*WORK REQUIRED*: Repeat word for word every line from the one holding "5. **效果展示**: 大量真实前后对比案例" to the end of the material below.

*EXTRACTED ENTRIES*:
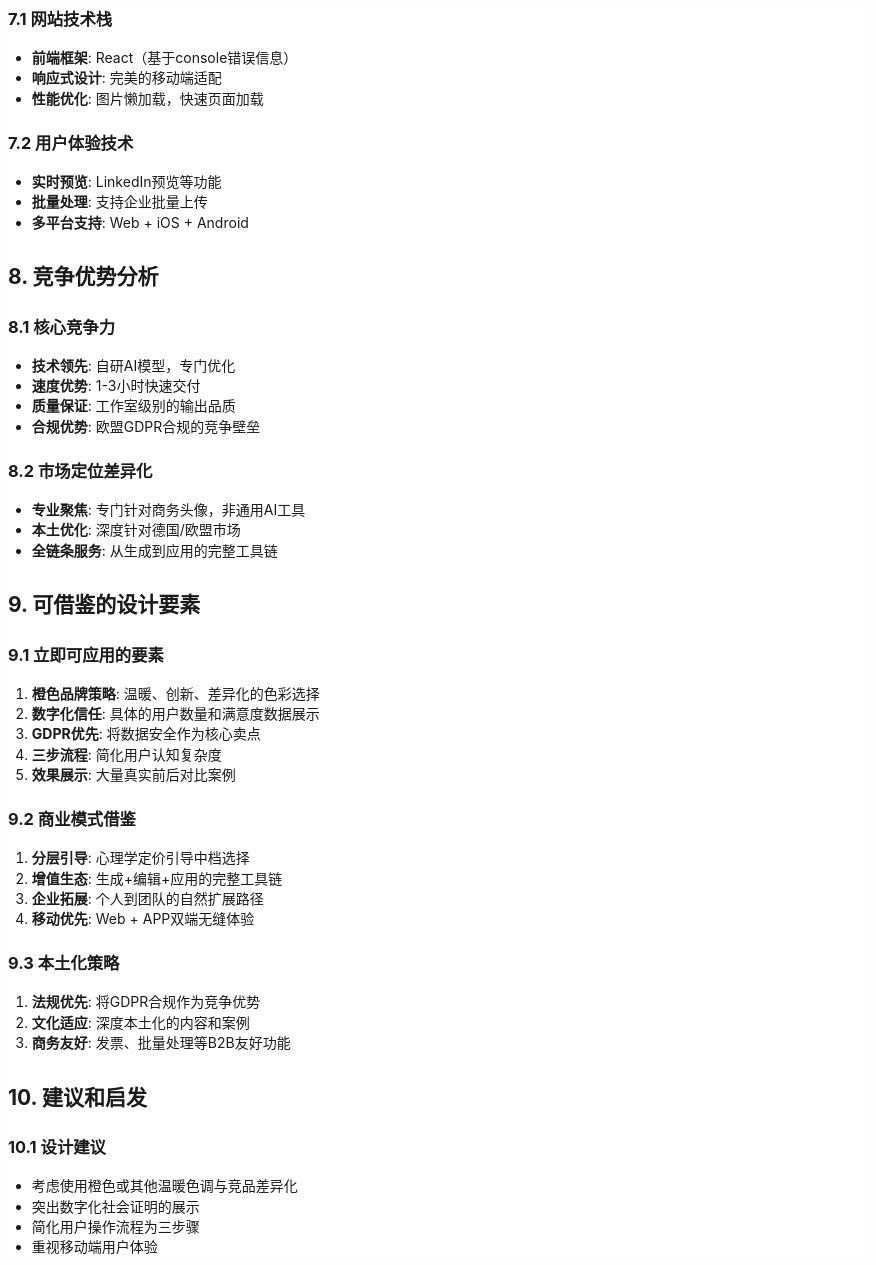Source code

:### 7.1 网站技术栈
- **前端框架**: React（基于console错误信息）
- **响应式设计**: 完美的移动端适配
- **性能优化**: 图片懒加载，快速页面加载

### 7.2 用户体验技术
- **实时预览**: LinkedIn预览等功能
- **批量处理**: 支持企业批量上传
- **多平台支持**: Web + iOS + Android

## 8. 竞争优势分析

### 8.1 核心竞争力
- **技术领先**: 自研AI模型，专门优化
- **速度优势**: 1-3小时快速交付
- **质量保证**: 工作室级别的输出品质
- **合规优势**: 欧盟GDPR合规的竞争壁垒

### 8.2 市场定位差异化
- **专业聚焦**: 专门针对商务头像，非通用AI工具
- **本土优化**: 深度针对德国/欧盟市场
- **全链条服务**: 从生成到应用的完整工具链

## 9. 可借鉴的设计要素

### 9.1 立即可应用的要素
1. **橙色品牌策略**: 温暖、创新、差异化的色彩选择
2. **数字化信任**: 具体的用户数量和满意度数据展示
3. **GDPR优先**: 将数据安全作为核心卖点
4. **三步流程**: 简化用户认知复杂度
5. **效果展示**: 大量真实前后对比案例

### 9.2 商业模式借鉴
1. **分层引导**: 心理学定价引导中档选择
2. **增值生态**: 生成+编辑+应用的完整工具链
3. **企业拓展**: 个人到团队的自然扩展路径
4. **移动优先**: Web + APP双端无缝体验

### 9.3 本土化策略
1. **法规优先**: 将GDPR合规作为竞争优势
2. **文化适应**: 深度本土化的内容和案例
3. **商务友好**: 发票、批量处理等B2B友好功能

## 10. 建议和启发

### 10.1 设计建议
- 考虑使用橙色或其他温暖色调与竞品差异化
- 突出数字化社会证明的展示
- 简化用户操作流程为三步骤
- 重视移动端用户体验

*ANSWER BELOW*:
5. **效果展示**: 大量真实前后对比案例

### 9.2 商业模式借鉴
1. **分层引导**: 心理学定价引导中档选择
2. **增值生态**: 生成+编辑+应用的完整工具链
3. **企业拓展**: 个人到团队的自然扩展路径
4. **移动优先**: Web + APP双端无缝体验

### 9.3 本土化策略
1. **法规优先**: 将GDPR合规作为竞争优势
2. **文化适应**: 深度本土化的内容和案例
3. **商务友好**: 发票、批量处理等B2B友好功能

## 10. 建议和启发

### 10.1 设计建议
- 考虑使用橙色或其他温暖色调与竞品差异化
- 突出数字化社会证明的展示
- 简化用户操作流程为三步骤
- 重视移动端用户体验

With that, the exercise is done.